Listen.com, one of the few dot-coms left with the money to throw around, held an invite-only Friday afternoon industry barbecue at Fat Tuesdays, a massive frat bar where you could get alcoholic slushies in a big cup with a plastic sports straw. The party, featuring Detroit duo White Stripes, was one of the conference's hottest tickets.

Stripes singer/guitarist Jack White introduced drummer Meg White to hundreds of industry types and other musicians packed into the backyard space. He called her his "sister," but the publicist-heavy crowd buzzed with another rumor: She's really his ex-wife.

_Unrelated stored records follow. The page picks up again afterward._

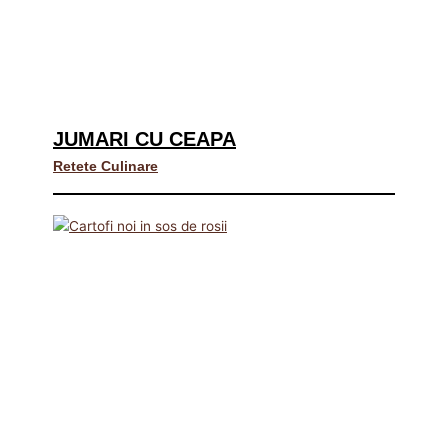
JUMARI CU CEAPA
Retete Culinare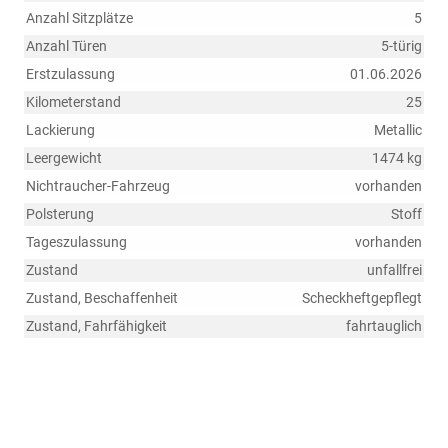
Anzahl Sitzplätze
5
Anzahl Türen
5-türig
Erstzulassung
01.06.2026
Kilometerstand
25
Lackierung
Metallic
Leergewicht
1474 kg
Nichtraucher-Fahrzeug
vorhanden
Polsterung
Stoff
Tageszulassung
vorhanden
Zustand
unfallfrei
Zustand, Beschaffenheit
Scheckheftgepflegt
Zustand, Fahrfähigkeit
fahrtauglich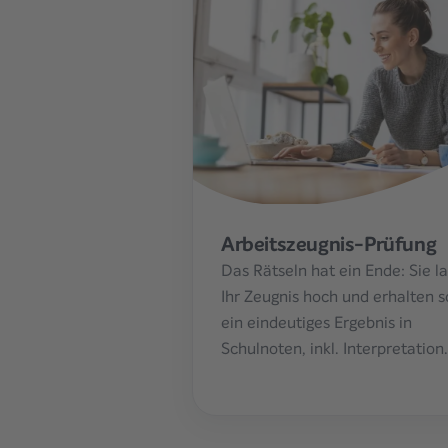
Arbeitszeugnis-Prüfung
Das Rätseln hat ein Ende: Sie l
Ihr Zeugnis hoch und erhalten s
ein eindeutiges Ergebnis in
Schulnoten, inkl. Interpretation.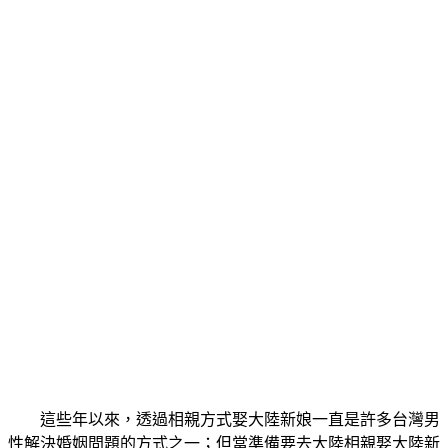
這些年以來，透過相親方式娶大陸新娘一直是許多台灣男
性解決婚姻問題的方式之一；但當準備要去大陸相親娶大陸新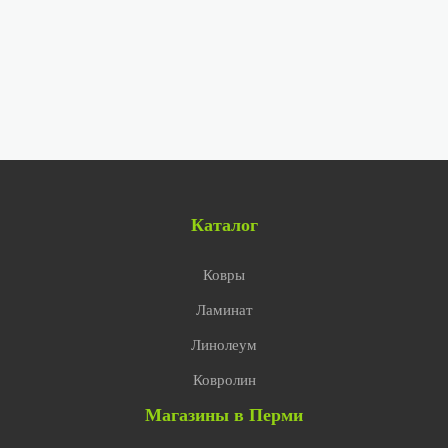
Каталог
Ковры
Ламинат
Линолеум
Ковролин
Магазины в Перми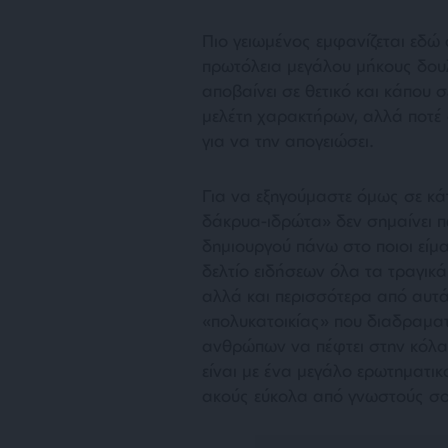
Πιο γειωμένος εμφανίζεται εδώ
πρωτόλεια μεγάλου μήκους δουλ
αποβαίνει σε θετικό και κάπου σε
μελέτη χαρακτήρων, αλλά ποτέ 
για να την απογειώσει.
Για να εξηγούμαστε όμως σε κά
δάκρυα-ιδρώτα» δεν σημαίνει π
δημιουργού πάνω στο ποιοι είμα
δελτίο ειδήσεων όλα τα τραγικά
αλλά και περισσότερα από αυτά
«πολυκατοικίας» που διαδραματί
ανθρώπων να πέφτει στην κόλασ
είναι με ένα μεγάλο ερωτηματικ
ακούς εύκολα από γνωστούς σο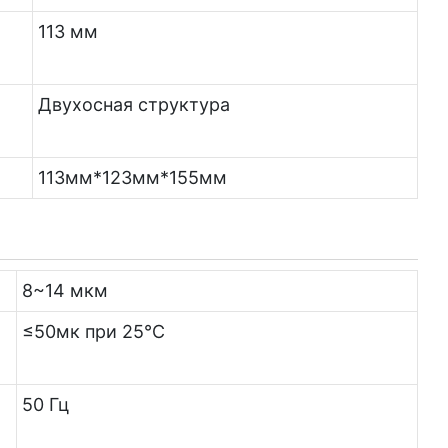
113 мм
Двухосная структура
113мм*123мм*155мм
8~14 мкм
≤50мк при 25℃
50 Гц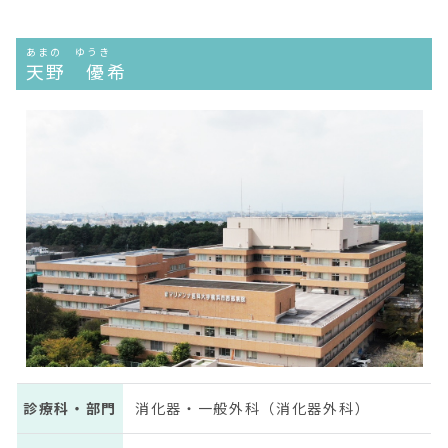
あまの ゆうき
天野 優希
診療科・部門
消化器・一般外科（消化器外科）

I was blown away by their white-hot psychedelic indie blues; there's no denying the two have chemistry.

Sounding like a young Robert Plant and dressed in skintight red from head to toe, Jack White sang songs about all the ladies of Detroit who love him and covered Dolly Parton's "Jolene" while Meg smacked the drum set and smiled at the sky. It was a performance worth seeing twice, which I did. The Stripes' second set at the Room 710 club Saturday night packed the band's sex appeal into an appropriately sweatier venue that was wall-to-wall bodies. Spotted at the show: Jello Biafra, looking more like an industry head than the former Dead Kennedys frontman, bending Jack's ear after the show.